Reducing speed has many benefits including:
- Encouraging more people to cycle and walk as they feel safer
- Encouraging parents to allow their children to walk or cycle to school independently
- Fewer people seriously injured or killed, which has a flow on effect on families, our health and wellbeing, our health and court systems, and business productivity.
- Fewer animals seriously injured or killed
- Less noise.
- Lower emissions and pollution. Higher emissions are created when a vehicle repeatedly breaks and accelerates. (Research has found that in urban areas the optimum speed limit to minimise emissions for small petrol cars is 28.2km/h. For larger vehicles, diesels and SUVs, CO2 emissions are minimised with a maximum speed of 20km/h. Prof Simon Kingham, Nov 2022)
- Lower speed limits have also been shown to reduce health inequalities. One of the UK’s most eminent experts, Oxford University’s Professor Danny Dorling, said a 20 mile per hour (30km/h) speed limit was “the most effective thing a local authority can do to reduce health inequalities”. In Aotearoa, road injury and death disproportionately affect Māori, younger people and low-income communities.
- Making Christchurch and Banks Peninsula a more desirable place to live, work and play makes good economic sense.
- Showing the World that Christchurch is serious about climate action and adaptation in time for the 8th Adaptation Futures Conference (AF2025) in 2025, which is part of the United Nations World Adaptation Science Programme (WASP) to be held at Te Pae.
Christchurch Central City 30km/h Zone Impact
The Christchurch Central City 30km/h Zone has worked.
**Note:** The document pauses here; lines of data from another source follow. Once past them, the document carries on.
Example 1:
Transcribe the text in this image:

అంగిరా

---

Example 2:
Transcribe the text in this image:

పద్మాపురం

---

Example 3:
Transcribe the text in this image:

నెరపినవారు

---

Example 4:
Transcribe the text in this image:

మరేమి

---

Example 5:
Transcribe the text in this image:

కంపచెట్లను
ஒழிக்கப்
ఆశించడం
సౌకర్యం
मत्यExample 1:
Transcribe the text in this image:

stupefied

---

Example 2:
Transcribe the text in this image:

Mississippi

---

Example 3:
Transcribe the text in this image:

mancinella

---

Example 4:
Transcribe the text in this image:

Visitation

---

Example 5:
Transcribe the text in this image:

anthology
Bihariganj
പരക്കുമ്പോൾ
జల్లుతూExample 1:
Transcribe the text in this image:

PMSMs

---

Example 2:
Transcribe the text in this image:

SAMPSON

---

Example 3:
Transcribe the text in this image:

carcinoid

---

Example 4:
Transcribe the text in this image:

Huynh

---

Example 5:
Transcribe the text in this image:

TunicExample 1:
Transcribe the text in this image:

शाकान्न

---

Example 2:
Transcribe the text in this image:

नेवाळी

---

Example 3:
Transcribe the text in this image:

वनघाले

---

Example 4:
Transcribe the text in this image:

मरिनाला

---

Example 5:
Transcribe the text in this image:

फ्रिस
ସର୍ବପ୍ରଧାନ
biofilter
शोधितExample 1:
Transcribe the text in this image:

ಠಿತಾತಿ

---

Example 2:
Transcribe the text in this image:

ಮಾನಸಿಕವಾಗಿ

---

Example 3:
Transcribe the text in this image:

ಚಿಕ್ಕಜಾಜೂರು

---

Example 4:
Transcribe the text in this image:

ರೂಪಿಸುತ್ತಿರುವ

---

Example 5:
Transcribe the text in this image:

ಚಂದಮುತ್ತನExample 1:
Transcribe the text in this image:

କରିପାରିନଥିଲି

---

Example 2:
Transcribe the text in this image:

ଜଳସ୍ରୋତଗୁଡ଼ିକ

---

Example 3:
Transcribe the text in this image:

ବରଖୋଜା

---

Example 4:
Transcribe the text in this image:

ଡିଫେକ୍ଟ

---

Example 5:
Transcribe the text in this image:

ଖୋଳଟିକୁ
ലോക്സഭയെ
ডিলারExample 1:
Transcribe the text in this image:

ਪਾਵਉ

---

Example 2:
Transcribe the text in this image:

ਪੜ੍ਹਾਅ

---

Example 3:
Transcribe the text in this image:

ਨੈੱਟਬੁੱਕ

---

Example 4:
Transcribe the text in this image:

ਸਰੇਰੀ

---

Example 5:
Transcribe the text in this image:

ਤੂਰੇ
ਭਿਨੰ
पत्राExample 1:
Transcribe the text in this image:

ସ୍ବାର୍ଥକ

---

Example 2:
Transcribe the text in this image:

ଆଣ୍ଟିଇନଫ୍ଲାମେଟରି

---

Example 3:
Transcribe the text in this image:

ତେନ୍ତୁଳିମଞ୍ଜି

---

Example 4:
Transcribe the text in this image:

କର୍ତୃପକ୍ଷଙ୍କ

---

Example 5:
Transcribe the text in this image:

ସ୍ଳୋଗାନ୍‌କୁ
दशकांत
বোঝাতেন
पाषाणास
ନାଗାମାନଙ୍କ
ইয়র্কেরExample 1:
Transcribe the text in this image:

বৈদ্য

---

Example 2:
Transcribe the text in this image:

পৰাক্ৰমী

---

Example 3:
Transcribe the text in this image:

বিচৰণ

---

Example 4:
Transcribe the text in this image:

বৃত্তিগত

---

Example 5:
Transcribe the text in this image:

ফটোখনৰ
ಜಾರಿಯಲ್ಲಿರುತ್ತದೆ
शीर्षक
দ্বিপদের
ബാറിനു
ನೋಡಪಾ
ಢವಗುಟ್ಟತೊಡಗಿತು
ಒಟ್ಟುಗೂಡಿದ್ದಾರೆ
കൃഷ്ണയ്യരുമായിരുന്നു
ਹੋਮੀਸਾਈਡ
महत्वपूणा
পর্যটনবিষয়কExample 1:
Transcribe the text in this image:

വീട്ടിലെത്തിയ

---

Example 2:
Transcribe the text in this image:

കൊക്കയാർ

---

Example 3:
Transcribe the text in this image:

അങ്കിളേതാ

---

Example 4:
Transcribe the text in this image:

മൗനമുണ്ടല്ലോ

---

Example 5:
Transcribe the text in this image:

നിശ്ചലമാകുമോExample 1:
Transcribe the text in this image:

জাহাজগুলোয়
There has been a reduction in serious injuries. If the speed limit had remained 50km/h 17 additional people per year would have been injured of killed (Glen Korey, 2023 Australasian Road Safety Conference).
International studies concur. A study of the implementation of the London City 20 mph (32Km/h) zone found a 61% reduction in total injuries, but a 70% reduction in child pedestrian injuries, and a 48% reduction in child cyclist injuries (Cairns J. J., et al. 2014)
Some of the common misconceptions are:
“It does not improve safety as accidents still happen”
- Accidents will continue to happen but the consequences will be much less severe. In Papanui (see fig 4) where streets were reduced to a mixture of 30, 40 and 50km/h, crashes reduced 9% per year however injuries reduced 44% due to lower speeds.
“You need to fix the roads and focus on bad drivers instead!”
- It is not just bad drivers. Everybody makes mistakes. “If all road users followed all the rules, fatalities would only fall by around 50% and injuries by 30%” (Glen Koorey, 2023)
- Safety improvements to roads and intersections continue to be made and have a positive impact, however it is not practically or financially possible to fix all of our roads.
- Police and cameras cannot be everywhere and fines do not deter bad drivers
“It takes a lot longer to get somewhere and impacts on productivity”
- Research has shown that people over estimate the extra time taken.
- The productivity of those injured or killed, their whānau, friends and colleagues should to also be taken into account, as should the productivity of the health, police and court systems.
- Slower speed reduces stress which actually increases productivity. Cycling is even better at reducing stress and is more likely to happen when people feel safe.
- The vision and principles of slower speeds is sound.
- Success is focusing on reducing mean speeds, not 100% compliance from all drivers. Any reduction in speed is a safety win.
Three-Year Implementation Plan
Spokes strongly supports the three-year (and ten-year) implementation plan for all suburbs.
Spokes prefers that most streets are reduced to 30km/h or lower as research shows this has the most cost/benefit for all.
Priority should go to:
- Safe ways for children to independently get to schools, recreation and sport facilities and libraries
- Safe shopping areas
- Areas with high numbers of Māori, younger people and low-income communities who are more likely to be involved in crashes
- Areas where residents mostly welcome the changes. This allows others to see the benefits.
- Consistency rather than every road different so that drivers are aware of the speed limit. The default should be 30km/h unless otherwise indicated.
- Clearly delineating which roads are 30km/h local roads and 40km/h arterials roads in ways that encourage drivers to stay on arterial roads rather than trying to rat run through slower speed areas.